After failing to make much headway with women voters by insisting the GOP wants to take away the right to birth control, the Democratic Party is moving onto its next attempt to make the contrived “Republican war on women” narrative stick. The new fight is about the reauthorization of the Violence Against Women Act, legislation the GOP has previously supported.
But this time around, Democrats are pinning a provision to it that would make it easier for illegal immigrants to obtain temporary visas as victims of domestic violence. In other words, it’s a transparent, politically-motivated attempt to provoke Republican opposition to VAWA and allow the left to claim the GOP supports violence against women:
Republicans are bracing for a battle where substantive arguments could be swamped by political optics and the intensity of the clash over women’s issues.

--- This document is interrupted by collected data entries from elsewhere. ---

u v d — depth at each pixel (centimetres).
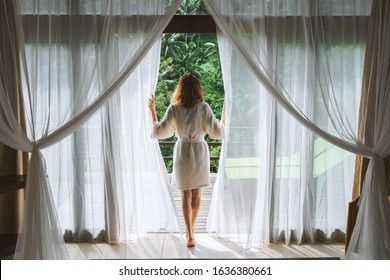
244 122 345
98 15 321
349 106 334
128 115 353
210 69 737
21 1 320
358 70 337
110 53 310
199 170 356
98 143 355
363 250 304
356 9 335
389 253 296
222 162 358
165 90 729
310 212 353
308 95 327
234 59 341
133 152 359
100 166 357
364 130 323
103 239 364
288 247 349
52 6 324
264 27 323
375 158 306
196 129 354
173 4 301
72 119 306
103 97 304
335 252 335
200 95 355
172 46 731
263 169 350
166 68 730
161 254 334
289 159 349
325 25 326
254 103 343
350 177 352
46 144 304
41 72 329
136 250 343
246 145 346
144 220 376
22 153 339
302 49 333
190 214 358
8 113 292
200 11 590
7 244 315
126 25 316
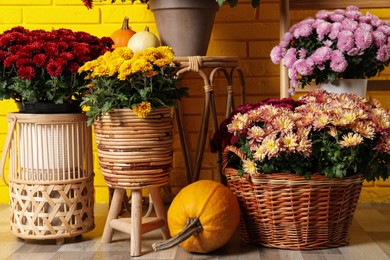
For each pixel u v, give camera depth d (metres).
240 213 2.46
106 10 3.28
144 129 2.32
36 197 2.47
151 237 2.62
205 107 2.77
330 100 2.44
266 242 2.43
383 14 3.23
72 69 2.44
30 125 2.49
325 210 2.35
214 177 3.28
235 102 3.28
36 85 2.46
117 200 2.53
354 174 2.38
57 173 2.49
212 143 2.56
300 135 2.26
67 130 2.50
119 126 2.32
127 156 2.33
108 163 2.36
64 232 2.50
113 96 2.30
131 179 2.34
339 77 2.73
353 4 3.06
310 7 3.06
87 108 3.33
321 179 2.30
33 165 2.49
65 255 2.36
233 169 2.44
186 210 2.32
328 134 2.28
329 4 3.06
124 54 2.38
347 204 2.40
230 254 2.36
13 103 3.30
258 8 3.24
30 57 2.44
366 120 2.33
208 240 2.31
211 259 2.30
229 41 3.26
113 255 2.36
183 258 2.32
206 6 2.78
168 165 2.41
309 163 2.29
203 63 2.71
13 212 2.56
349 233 2.65
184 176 3.29
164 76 2.35
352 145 2.21
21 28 2.62
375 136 2.32
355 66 2.71
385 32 2.68
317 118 2.26
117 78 2.29
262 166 2.31
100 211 3.13
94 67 2.34
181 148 3.22
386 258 2.27
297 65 2.65
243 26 3.25
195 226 2.30
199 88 3.26
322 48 2.63
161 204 2.54
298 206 2.34
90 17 3.28
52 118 2.46
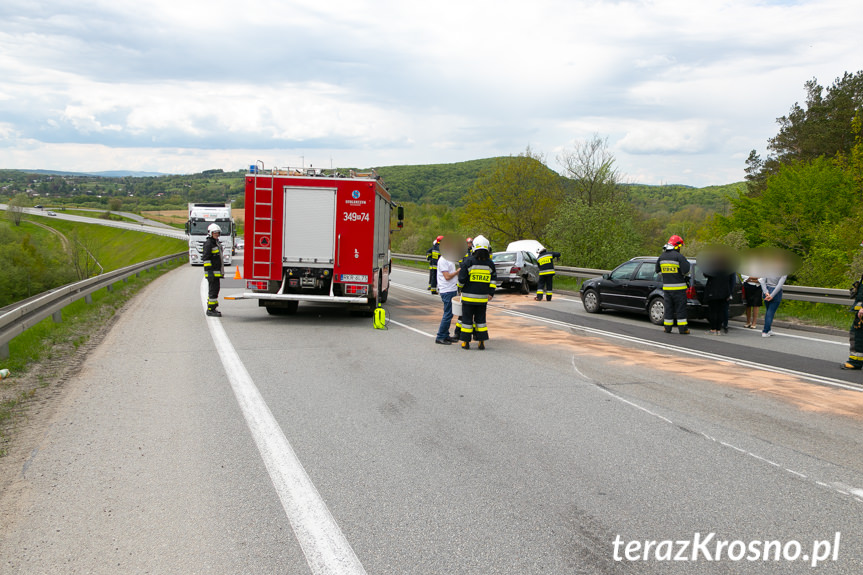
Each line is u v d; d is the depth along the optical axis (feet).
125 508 13.17
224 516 12.84
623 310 49.75
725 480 15.23
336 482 14.70
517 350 33.68
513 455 16.75
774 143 132.87
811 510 13.60
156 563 10.99
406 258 136.05
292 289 44.55
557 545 11.80
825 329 43.96
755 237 107.55
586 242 95.55
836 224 89.51
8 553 11.30
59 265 166.91
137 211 497.05
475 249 33.78
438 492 14.19
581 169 131.95
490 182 139.64
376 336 37.81
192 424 19.11
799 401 23.22
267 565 10.94
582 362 30.40
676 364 30.35
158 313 46.55
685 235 167.63
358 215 42.57
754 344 37.86
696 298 43.21
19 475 14.93
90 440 17.52
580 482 14.93
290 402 21.86
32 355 28.45
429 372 27.43
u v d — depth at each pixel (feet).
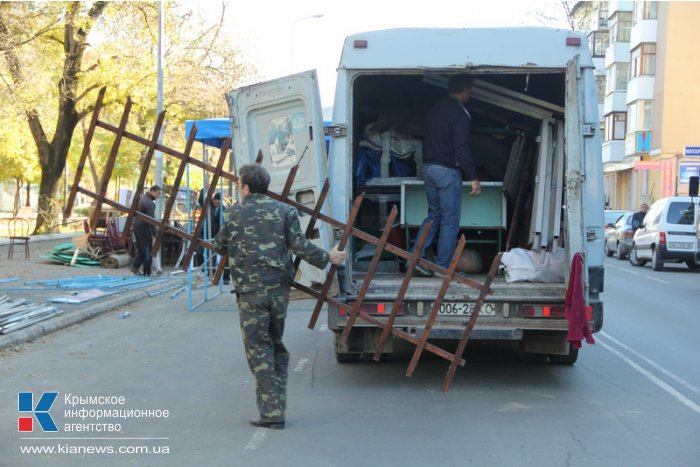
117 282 51.44
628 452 16.76
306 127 22.38
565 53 22.59
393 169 29.68
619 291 51.29
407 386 23.40
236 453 16.71
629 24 151.64
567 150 21.44
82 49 78.84
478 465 15.89
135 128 106.42
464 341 20.02
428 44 22.79
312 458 16.33
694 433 18.26
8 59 70.38
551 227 25.26
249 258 17.95
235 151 22.97
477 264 27.50
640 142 134.72
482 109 29.22
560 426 18.86
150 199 58.03
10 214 174.29
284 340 31.73
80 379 24.20
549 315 21.93
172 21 83.76
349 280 22.26
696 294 49.52
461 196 27.58
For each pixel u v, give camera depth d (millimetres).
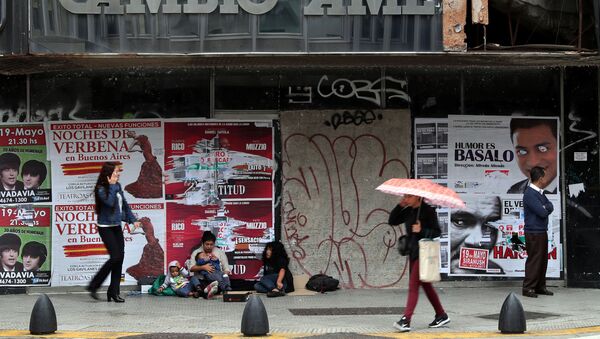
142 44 10023
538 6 10867
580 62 11117
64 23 9969
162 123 11883
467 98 12078
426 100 12062
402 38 10078
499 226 12094
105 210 10789
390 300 11008
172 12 10023
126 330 8734
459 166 12055
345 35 10070
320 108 12000
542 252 11188
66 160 11836
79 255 11836
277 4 10086
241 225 11914
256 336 8227
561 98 12133
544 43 11570
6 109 11797
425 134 12055
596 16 10266
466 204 12062
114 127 11859
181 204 11883
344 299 11102
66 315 9836
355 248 11984
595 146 12062
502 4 10852
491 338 8125
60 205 11820
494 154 12102
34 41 9898
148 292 11742
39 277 11797
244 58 10391
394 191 8430
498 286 12094
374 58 10500
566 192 12109
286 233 11922
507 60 10789
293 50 10055
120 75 11859
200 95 11922
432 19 10094
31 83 11820
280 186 11961
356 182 12008
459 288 12016
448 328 8820
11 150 11805
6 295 11719
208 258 11523
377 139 12023
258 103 11953
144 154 11875
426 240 8484
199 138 11898
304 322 9273
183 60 10562
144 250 11844
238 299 11094
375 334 8406
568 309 10188
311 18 10078
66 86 11844
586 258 12055
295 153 11969
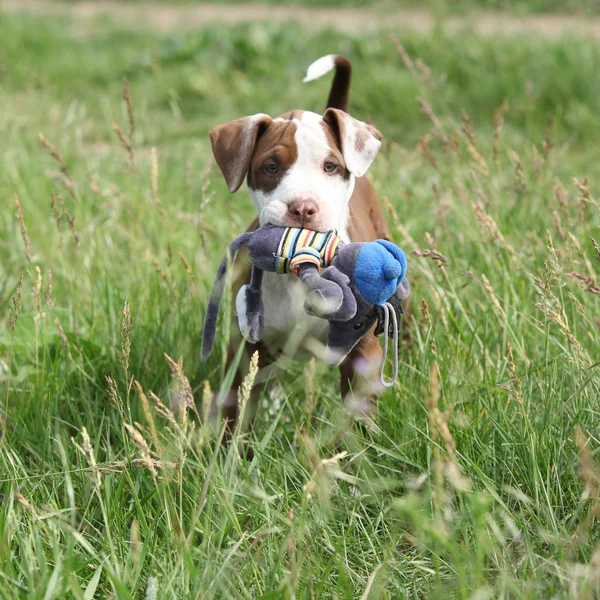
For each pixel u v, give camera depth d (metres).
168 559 4.27
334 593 4.14
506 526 4.60
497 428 5.14
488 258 6.91
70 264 7.64
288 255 4.79
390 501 5.05
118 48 19.61
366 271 4.63
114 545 4.50
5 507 4.54
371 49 16.42
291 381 6.43
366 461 5.14
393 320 4.80
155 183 7.44
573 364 5.50
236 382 5.74
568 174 10.59
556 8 21.08
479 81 14.23
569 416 5.20
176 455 4.76
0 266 7.89
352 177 5.42
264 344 5.72
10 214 9.04
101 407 5.98
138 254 7.88
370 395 5.73
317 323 5.52
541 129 12.66
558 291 6.72
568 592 3.97
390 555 4.20
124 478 4.80
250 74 16.27
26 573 4.09
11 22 21.28
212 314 5.25
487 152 11.70
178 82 15.74
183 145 12.57
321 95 14.79
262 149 5.20
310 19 23.73
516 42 15.19
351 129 5.27
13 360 6.32
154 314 6.85
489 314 6.45
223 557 4.34
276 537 4.57
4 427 5.36
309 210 4.82
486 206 7.41
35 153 11.27
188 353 6.38
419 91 13.91
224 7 26.95
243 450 5.48
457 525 4.37
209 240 8.23
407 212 8.53
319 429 5.42
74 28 23.08
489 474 5.03
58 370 6.14
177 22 24.41
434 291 6.11
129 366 6.21
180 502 4.51
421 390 5.62
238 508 4.82
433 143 12.75
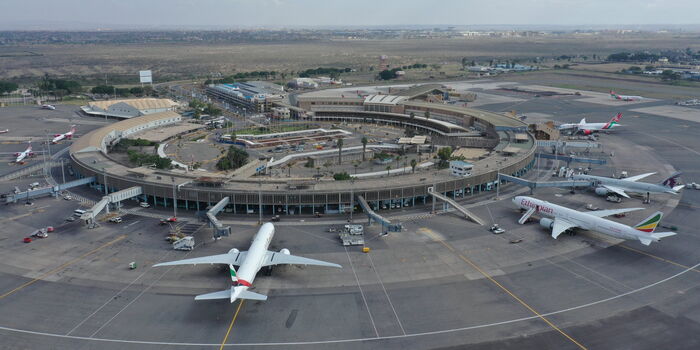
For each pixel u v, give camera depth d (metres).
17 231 124.31
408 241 119.50
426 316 86.56
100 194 155.88
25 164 195.38
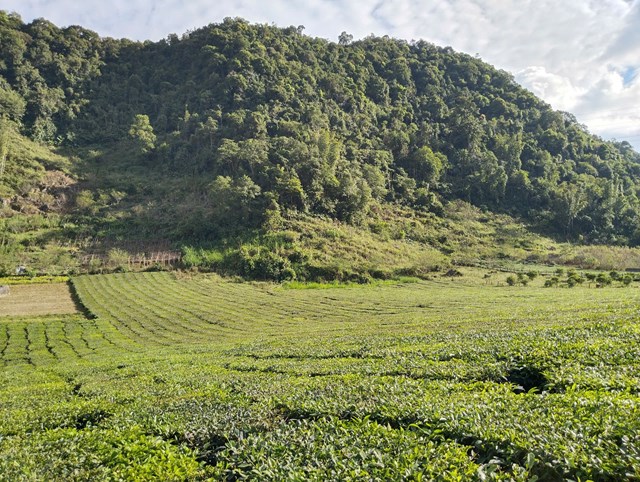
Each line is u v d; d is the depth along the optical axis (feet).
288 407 40.78
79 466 33.04
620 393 31.50
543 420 27.35
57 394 76.48
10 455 36.14
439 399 35.96
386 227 398.21
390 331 111.04
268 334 158.92
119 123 582.35
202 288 268.00
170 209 394.32
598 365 40.96
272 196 356.38
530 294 215.51
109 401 60.08
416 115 628.69
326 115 522.47
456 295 234.17
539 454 23.52
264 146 415.03
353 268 305.94
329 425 33.71
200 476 29.63
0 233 325.62
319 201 387.14
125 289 261.65
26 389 85.92
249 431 36.35
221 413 42.45
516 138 550.77
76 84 607.78
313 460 27.68
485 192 504.02
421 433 29.96
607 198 458.09
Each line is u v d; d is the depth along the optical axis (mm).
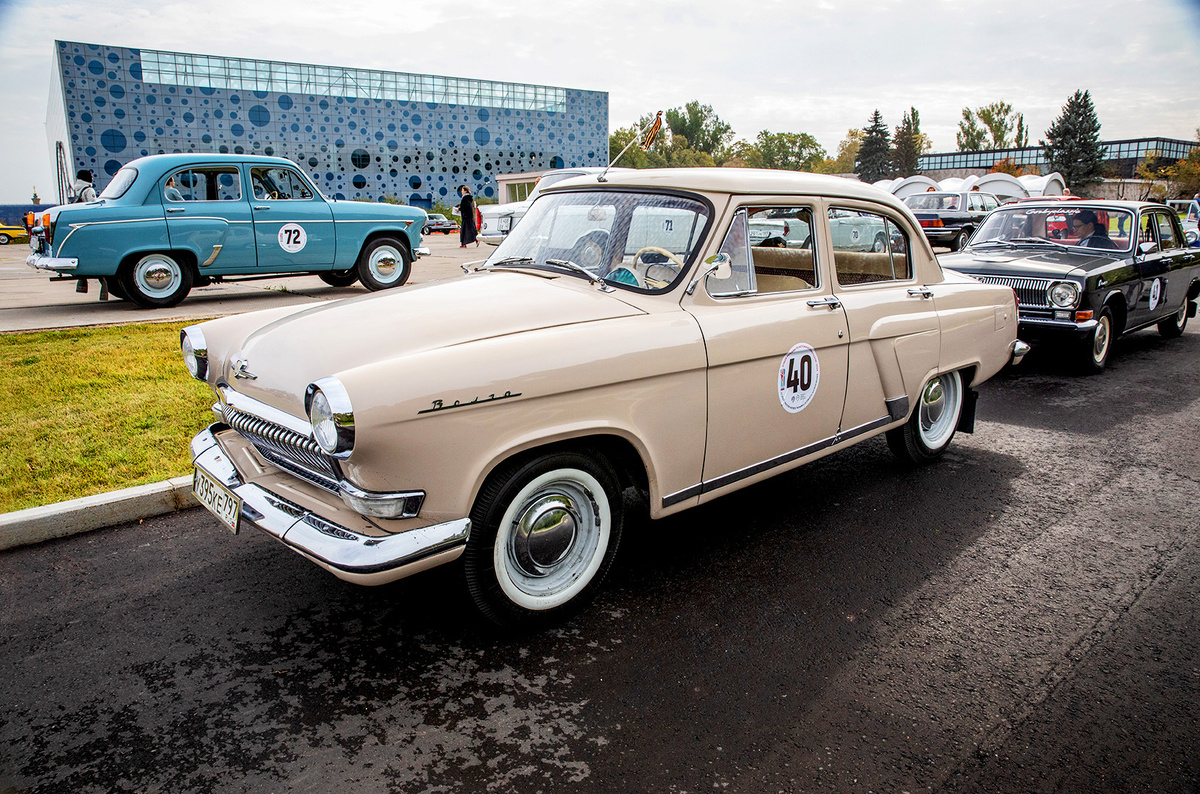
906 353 4055
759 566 3445
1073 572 3447
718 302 3170
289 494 2641
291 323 3004
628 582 3287
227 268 9469
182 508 3953
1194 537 3822
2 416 5062
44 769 2174
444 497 2438
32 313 8883
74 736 2311
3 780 2129
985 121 95250
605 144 73688
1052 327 7109
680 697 2529
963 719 2443
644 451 2910
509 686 2576
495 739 2322
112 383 5816
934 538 3770
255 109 57156
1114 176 69500
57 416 5070
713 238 3146
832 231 3703
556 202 3725
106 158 52750
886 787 2148
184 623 2932
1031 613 3094
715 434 3143
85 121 51688
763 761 2240
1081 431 5617
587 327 2791
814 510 4094
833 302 3611
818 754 2273
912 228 4238
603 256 3268
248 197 9539
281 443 2668
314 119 59531
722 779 2168
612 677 2631
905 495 4320
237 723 2381
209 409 5254
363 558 2316
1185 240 9227
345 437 2254
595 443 2895
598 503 2930
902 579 3350
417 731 2355
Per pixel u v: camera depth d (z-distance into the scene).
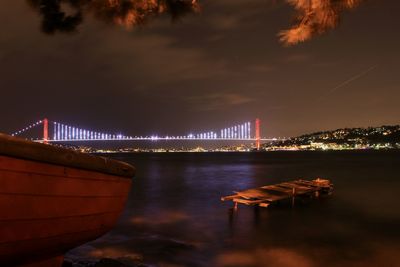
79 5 4.90
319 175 50.75
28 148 3.52
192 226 16.47
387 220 18.22
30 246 3.87
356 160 105.38
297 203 23.72
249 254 12.09
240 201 20.25
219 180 43.53
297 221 17.91
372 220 18.22
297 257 11.80
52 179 3.88
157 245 12.91
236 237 14.44
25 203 3.63
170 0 4.67
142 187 35.09
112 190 4.88
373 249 12.79
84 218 4.45
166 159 133.25
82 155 4.18
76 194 4.22
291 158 130.25
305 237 14.56
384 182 39.53
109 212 4.93
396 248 12.95
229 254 12.06
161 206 22.55
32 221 3.76
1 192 3.40
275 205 22.77
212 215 19.31
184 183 39.41
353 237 14.59
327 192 27.62
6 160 3.38
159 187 35.06
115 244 12.85
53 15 4.91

At a closed-door Senate Republican lunch on Tuesday, Senator Lisa Murkowski of Alaska sternly warned her colleagues that the party was at risk of being successfully painted as antiwoman — with potentially grievous political consequences in the fall, several Republican senators said Wednesday.
Some conservatives are feeling trapped.
“I favor the Violence Against Women Act and have supported it at various points over the years, but there are matters put on that bill that almost seem to invite opposition,” said Senator Jeff Sessions, Republican of Alabama, who opposed the latest version last month in the Judiciary Committee. “You think that’s possible? You think they might have put things in there we couldn’t support that maybe then they could accuse you of not being supportive of fighting violence against women?”